● 読解本文:
___

戦後、復活した野球部には野球道具がほとんどなく、一からそろえる必要があった。先輩や卒業生が集めた生地でユニホームをつくり、地下足袋をスパイク代わりにする選手もいた。食料事情も悪く、さつまいもの茎を食べて空腹をごまかし、練習に励んだ。
それでも、空襲におびえた日々を振り返ると、思い切り野球ができる喜びが大きかった。
46年に戦後初めて開かれた夏の大会「第28回中等学校優勝野球大会」の山口予選では、1回戦の徳山戦に三塁手として出場し、1―19で5回コールド負け。翌年、1回戦の岩国工戦に捕手として出場したが、3―5で敗れ、高校野球を終えた。
卒業後は化学メーカーに勤務しながら野球を続けていたが、肋膜(ろくまく)を患い、医師からプレーを禁じられた。それでも野球への思いは強く、高校野球の練習試合に頻繁に顔を出していた。顔見知りになった野球部長に声をかけられ、63年に高校野球の審判に。以来56年間、球児を支えてきた。

___

● 資料抜粋:
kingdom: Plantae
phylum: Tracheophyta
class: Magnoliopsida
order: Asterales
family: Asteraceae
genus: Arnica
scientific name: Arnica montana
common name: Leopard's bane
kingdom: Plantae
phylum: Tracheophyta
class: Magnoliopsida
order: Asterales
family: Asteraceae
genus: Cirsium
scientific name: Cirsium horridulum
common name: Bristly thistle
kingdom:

___

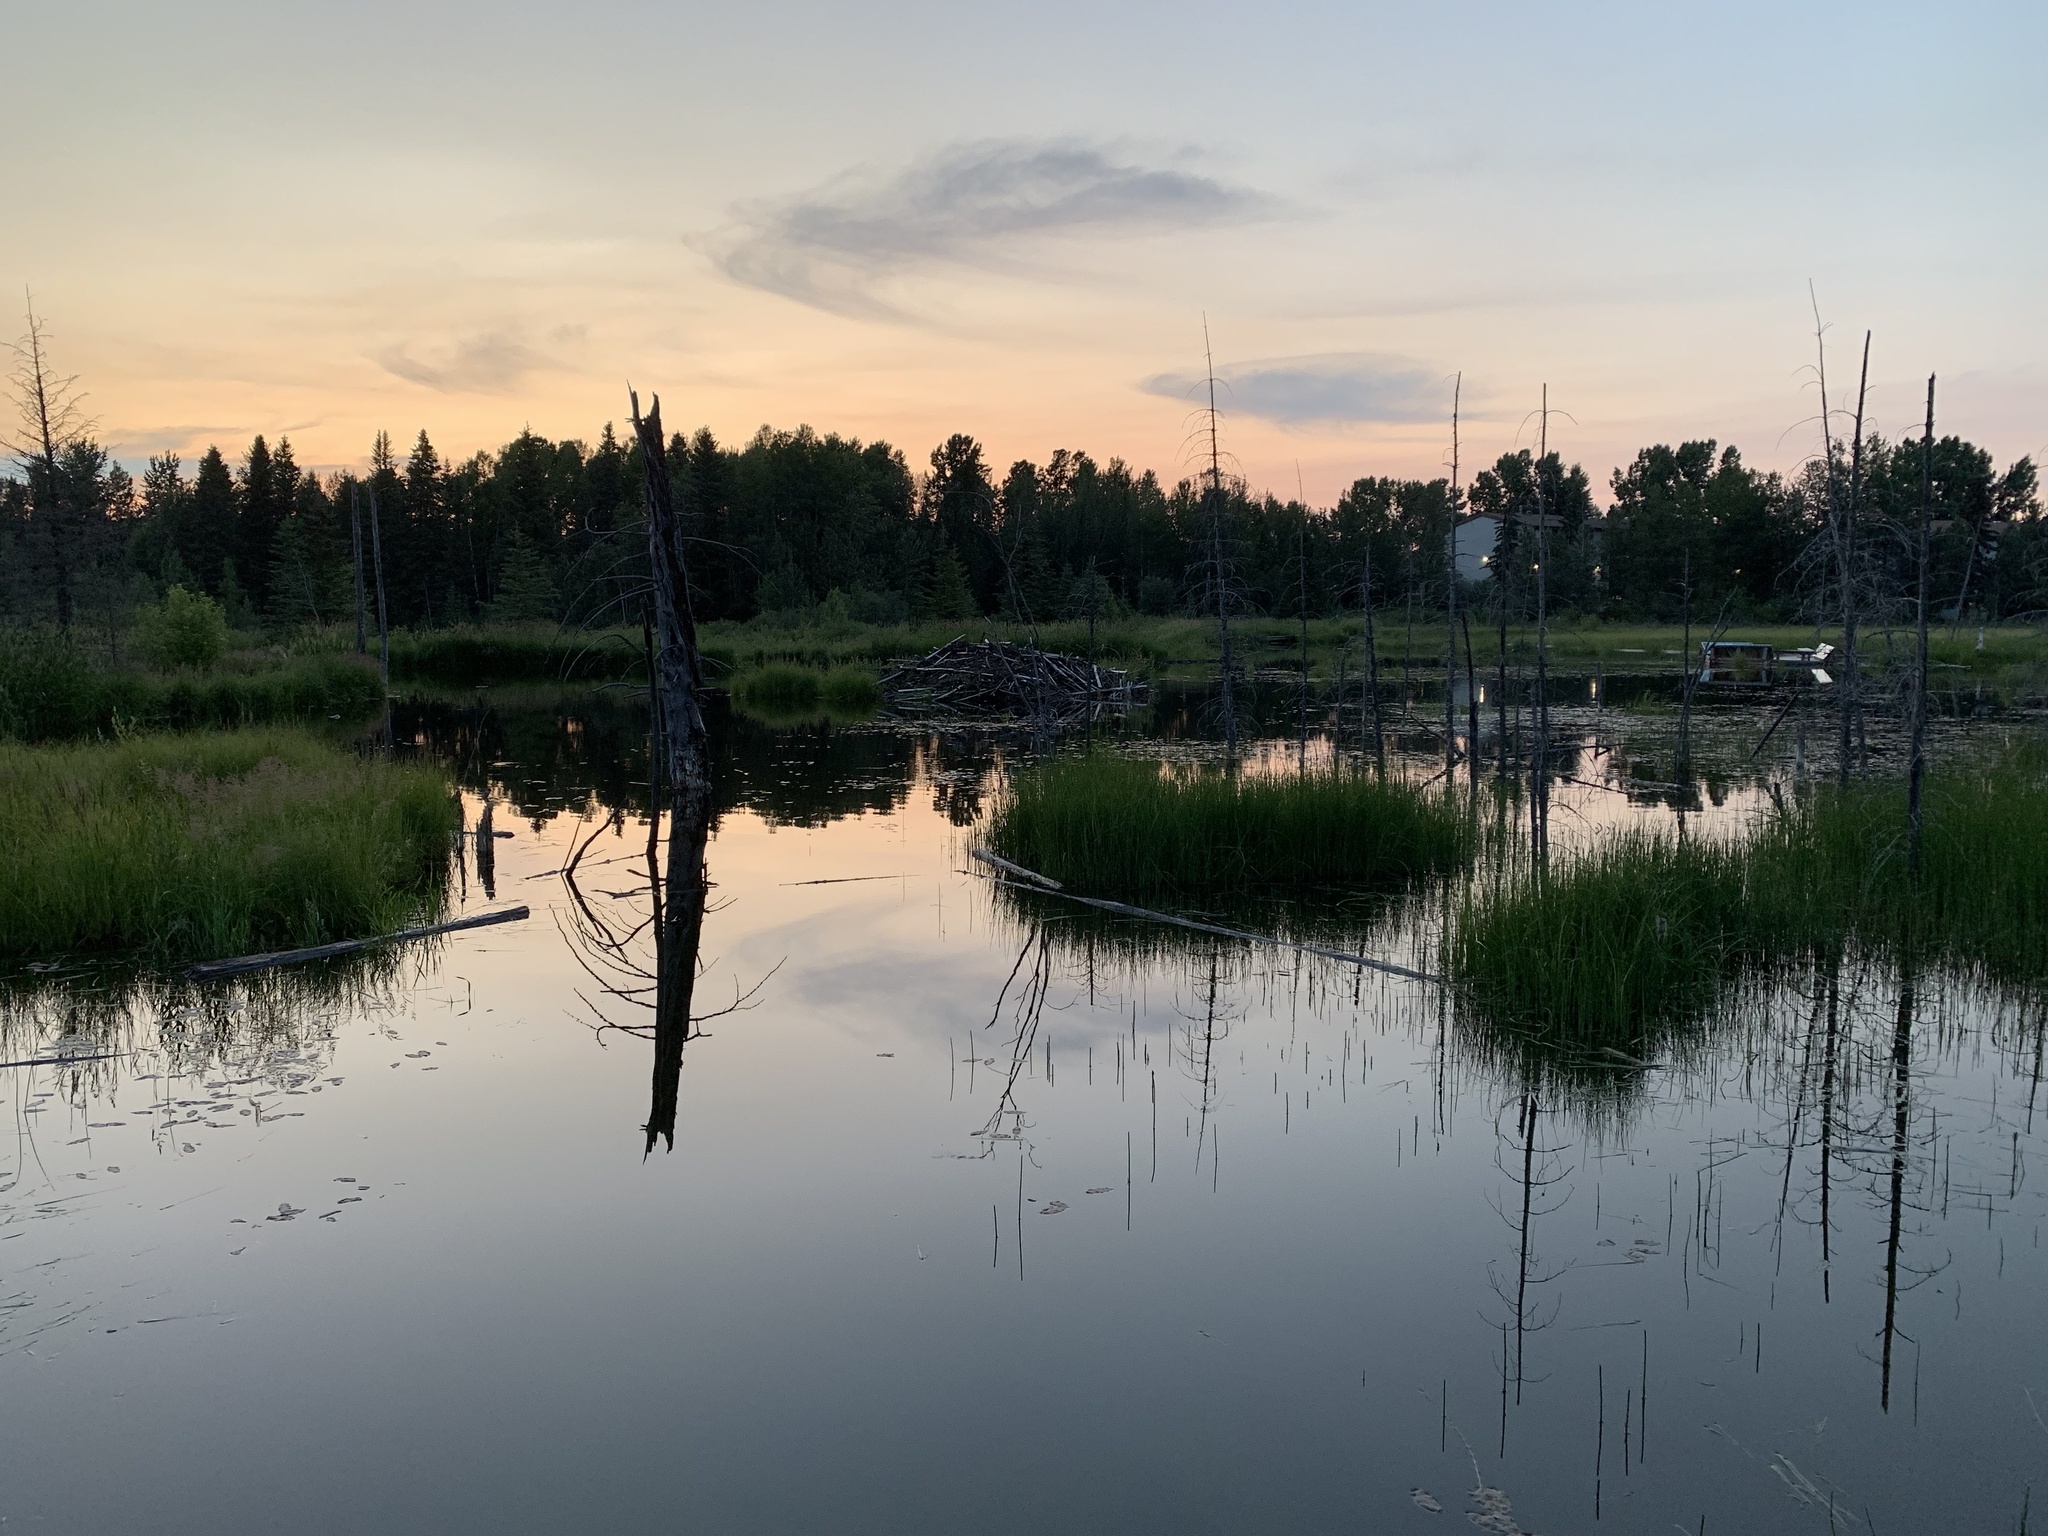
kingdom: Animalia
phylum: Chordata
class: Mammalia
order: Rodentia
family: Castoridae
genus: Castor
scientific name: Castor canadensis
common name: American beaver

___

● 課題 1:
戦後の野球についての読解本文のうち、「46年に戦後初めて開かれた夏」で始まり「56年間、球児を支えてきた。」まで続く部分を、「化学メーカー」を「製紙会社」に差し替えて書き改めてください。
● 課題 2:
戦後の野球についての読解本文にある「それでも、空襲におびえた日々を振り返ると、思い切り野球ができる喜びが大きかった。」という一文を英語に訳してください。
● 課題 3:
戦後の野球についての読解本文の最後の文に続けて、その先を書き進めてください。

● 解答 1:
46年に戦後初めて開かれた夏の大会「第28回中等学校優勝野球大会」の山口予選では、1回戦の徳山戦に三塁手として出場し、1―19で5回コールド負け。翌年、1回戦の岩国工戦に捕手として出場したが、3―5で敗れ、高校野球を終えた。
卒業後は製紙会社に勤務しながら野球を続けていたが、肋膜(ろくまく)を患い、医師からプレーを禁じられた。それでも野球への思いは強く、高校野球の練習試合に頻繁に顔を出していた。顔見知りになった野球部長に声をかけられ、63年に高校野球の審判に。以来56年間、球児を支えてきた。

● 解答 2:
Even so, looking back on the days spent in fear of air raids, the joy of being able to play baseball to the fullest was great.

● 解答 3:
広島カープで投手として活躍した津田恒実さんが南陽工の選手だった時、球審として試合に立ち会った。「フォームがきれいで、スピードもあった。いい選手が伸びていく様子を見られたのは思い出」と話す。
掛川さんは「審判は決して目立ってはいけない陰の役目」と話す。「心の中で応援しても、審判として冷静でいないといけないことに難しさを感じる」
高齢のため後輩に審判を譲ることも多くなったが、いまでも月に1、2回は自ら審判を務める。元気の秘訣(ひけつ)は「毎日1合のお酒と刺し身」と笑う。
今夏の山口大会でも、複雑なプレーの際にグラウンドにいる審判に助言する控え審判として、球場で待機する。「高校球児にとってかけがえのない3年間。人生のなかで大事な何かを得る手伝いができたら」(藤牧幸一)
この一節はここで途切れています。